* **PROBLEM TO SOLVE**
All of the records below must be output exactly, with no pictures carried over.

(Data excerpts)
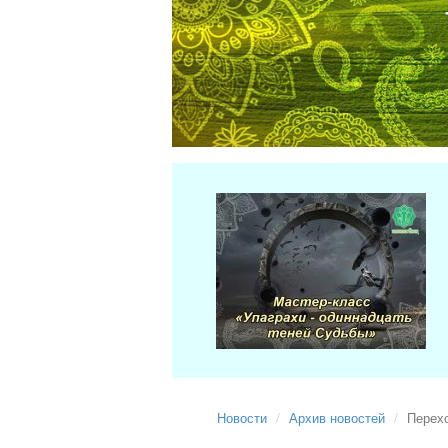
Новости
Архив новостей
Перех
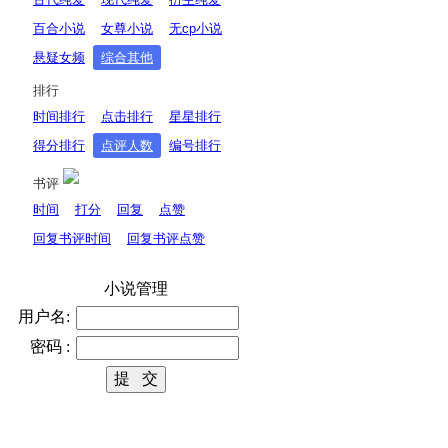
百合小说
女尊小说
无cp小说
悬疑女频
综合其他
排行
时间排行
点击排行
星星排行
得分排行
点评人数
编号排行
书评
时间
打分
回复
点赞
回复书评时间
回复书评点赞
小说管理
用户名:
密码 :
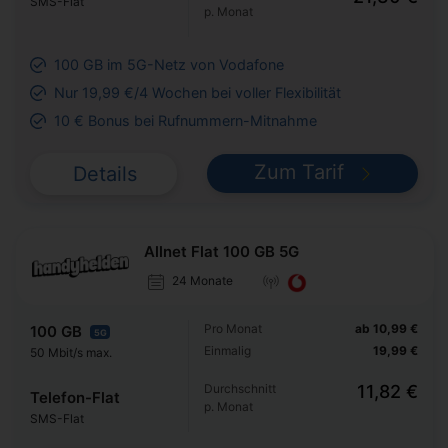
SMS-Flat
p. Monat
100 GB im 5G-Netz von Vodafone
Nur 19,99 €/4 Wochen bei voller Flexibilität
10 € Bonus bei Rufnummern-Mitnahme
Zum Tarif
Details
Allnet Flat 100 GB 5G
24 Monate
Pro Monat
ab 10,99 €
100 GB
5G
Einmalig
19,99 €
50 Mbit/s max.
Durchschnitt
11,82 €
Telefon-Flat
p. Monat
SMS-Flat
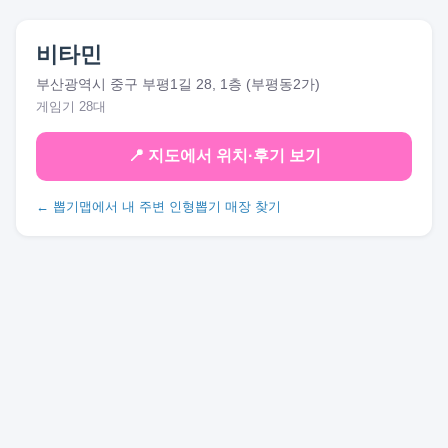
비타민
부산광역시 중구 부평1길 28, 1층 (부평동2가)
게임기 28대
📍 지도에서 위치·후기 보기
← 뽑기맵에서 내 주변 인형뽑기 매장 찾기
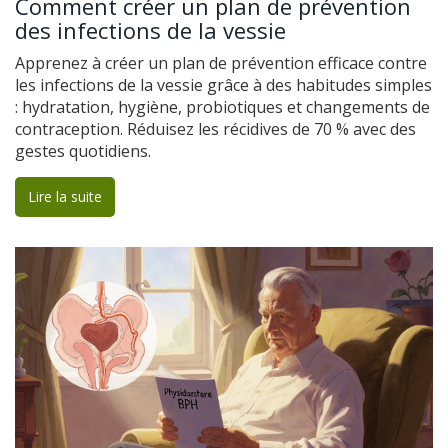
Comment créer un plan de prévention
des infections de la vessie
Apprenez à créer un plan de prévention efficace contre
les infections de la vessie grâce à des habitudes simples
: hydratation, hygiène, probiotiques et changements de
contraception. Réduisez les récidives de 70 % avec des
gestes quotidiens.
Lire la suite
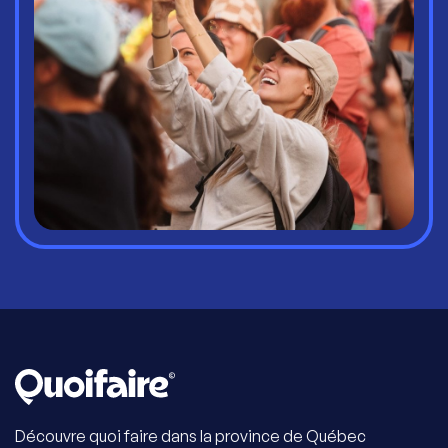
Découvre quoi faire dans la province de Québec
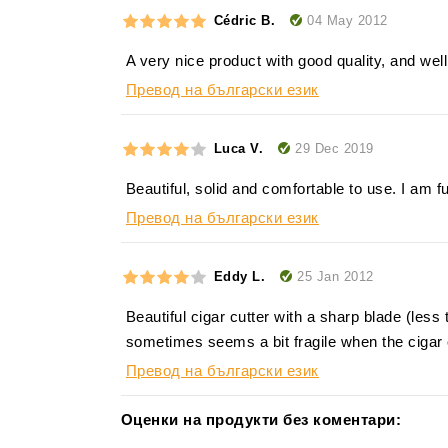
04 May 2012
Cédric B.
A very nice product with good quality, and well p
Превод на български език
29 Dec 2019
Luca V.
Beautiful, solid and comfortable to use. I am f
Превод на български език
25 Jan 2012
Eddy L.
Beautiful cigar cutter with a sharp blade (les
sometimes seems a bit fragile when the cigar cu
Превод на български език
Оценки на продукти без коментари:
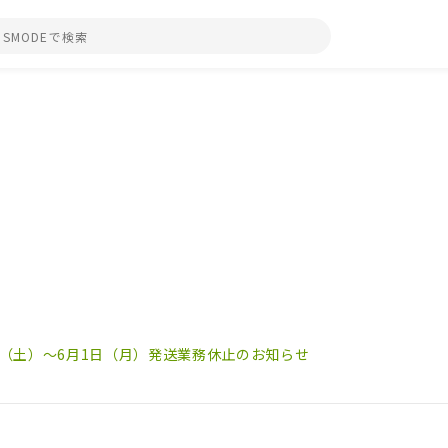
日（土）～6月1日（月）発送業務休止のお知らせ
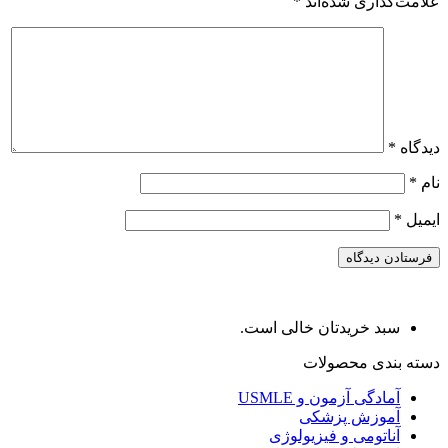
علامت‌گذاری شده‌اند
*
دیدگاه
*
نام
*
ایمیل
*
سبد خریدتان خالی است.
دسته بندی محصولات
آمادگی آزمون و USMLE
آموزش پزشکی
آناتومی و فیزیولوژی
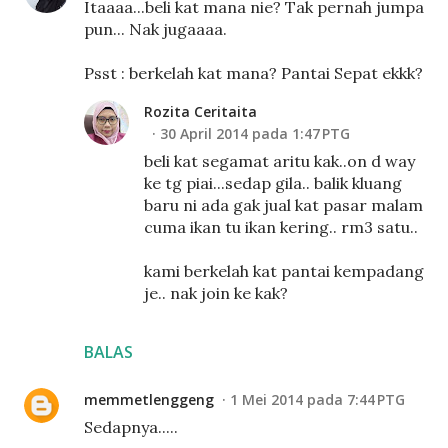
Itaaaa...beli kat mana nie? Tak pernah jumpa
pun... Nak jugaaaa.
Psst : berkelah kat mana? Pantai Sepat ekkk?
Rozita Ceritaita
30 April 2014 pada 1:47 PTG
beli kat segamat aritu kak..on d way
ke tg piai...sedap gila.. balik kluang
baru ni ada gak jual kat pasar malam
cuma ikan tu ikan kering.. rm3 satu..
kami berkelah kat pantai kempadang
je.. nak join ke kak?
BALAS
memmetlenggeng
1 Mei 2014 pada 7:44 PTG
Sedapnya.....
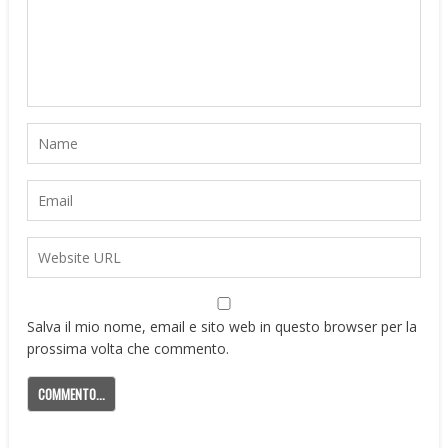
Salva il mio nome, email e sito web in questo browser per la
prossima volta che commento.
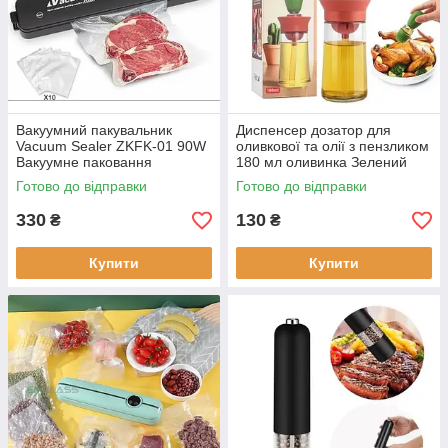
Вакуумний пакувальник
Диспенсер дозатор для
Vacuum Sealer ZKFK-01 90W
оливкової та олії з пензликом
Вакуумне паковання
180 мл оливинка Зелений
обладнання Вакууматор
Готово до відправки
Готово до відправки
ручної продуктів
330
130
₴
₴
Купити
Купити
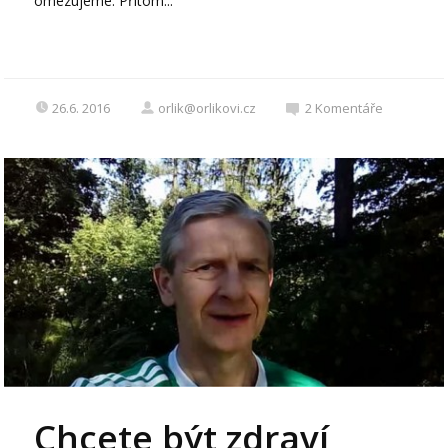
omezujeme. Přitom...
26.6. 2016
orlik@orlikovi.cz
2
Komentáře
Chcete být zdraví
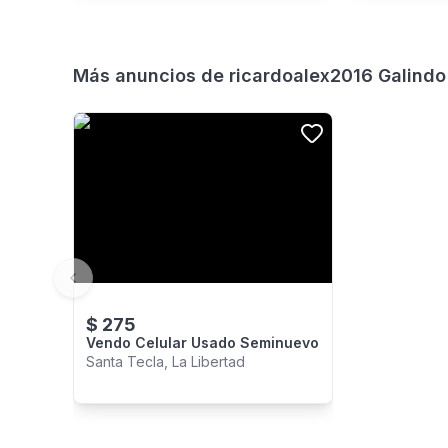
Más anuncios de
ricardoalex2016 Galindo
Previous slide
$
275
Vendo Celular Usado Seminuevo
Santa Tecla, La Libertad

* **WRITTEN REPLY**
Новости
Архив новостей
Перех
百合小说
女尊小说
无cp小说
悬疑女频
综合其他
排行
时间排行
点击排行
星星排行
得分排行
点评人数
编号排行
书评
时间
打分
回复
点赞
回复书评时间
回复书评点赞
小说管理
用户名:
密码 :
SMS-Flat
p. Monat
100 GB im 5G-Netz von Vodafone
Nur 19,99 €/4 Wochen bei voller Flexibilität
10 € Bonus bei Rufnummern-Mitnahme
Zum Tarif
Details
Allnet Flat 100 GB 5G
24 Monate
Pro Monat
ab 10,99 €
100 GB
5G
Einmalig
19,99 €
50 Mbit/s max.
Durchschnitt
11,82 €
Telefon-Flat
p. Monat
SMS-Flat
비타민
부산광역시 중구 부평1길 28, 1층 (부평동2가)
게임기 28대
📍 지도에서 위치·후기 보기
← 뽑기맵에서 내 주변 인형뽑기 매장 찾기
Comment créer un plan de prévention
des infections de la vessie
Apprenez à créer un plan de prévention efficace contre
les infections de la vessie grâce à des habitudes simples
: hydratation, hygiène, probiotiques et changements de
contraception. Réduisez les récidives de 70 % avec des
gestes quotidiens.
Lire la suite
Découvre quoi faire dans la province de Québec
04 May 2012
Cédric B.
A very nice product with good quality, and well p
Превод на български език
29 Dec 2019
Luca V.
Beautiful, solid and comfortable to use. I am f
Превод на български език
25 Jan 2012
Eddy L.
Beautiful cigar cutter with a sharp blade (les
sometimes seems a bit fragile when the cigar cu
Превод на български език
Оценки на продукти без коментари:
日（土）～6月1日（月）発送業務休止のお知らせ
علامت‌گذاری شده‌اند
*
دیدگاه
*
نام
*
ایمیل
*
سبد خریدتان خالی است.
دسته بندی محصولات
آمادگی آزمون و USMLE
آموزش پزشکی
آناتومی و فیزیولوژی
Itaaaa...beli kat mana nie? Tak pernah jumpa
pun... Nak jugaaaa.
Psst : berkelah kat mana? Pantai Sepat ekkk?
Rozita Ceritaita
30 April 2014 pada 1:47 PTG
beli kat segamat aritu kak..on d way
ke tg piai...sedap gila.. balik kluang
baru ni ada gak jual kat pasar malam
cuma ikan tu ikan kering.. rm3 satu..
kami berkelah kat pantai kempadang
je.. nak join ke kak?
BALAS
memmetlenggeng
1 Mei 2014 pada 7:44 PTG
Sedapnya.....
Salva il mio nome, email e sito web in questo browser per la
prossima volta che commento.
Вакуумний пакувальник
Диспенсер дозатор для
Vacuum Sealer ZKFK-01 90W
оливкової та олії з пензликом
Вакуумне паковання
180 мл оливинка Зелений
обладнання Вакууматор
Готово до відправки
Готово до відправки
ручної продуктів
330
130
₴
₴
Купити
Купити
omezujeme. Přitom...
26.6. 2016
orlik@orlikovi.cz
2
Komentáře
Chcete být zdraví
Más anuncios de
ricardoalex2016 Galindo
Previous slide
$
275
Vendo Celular Usado Seminuevo
Santa Tecla, La Libertad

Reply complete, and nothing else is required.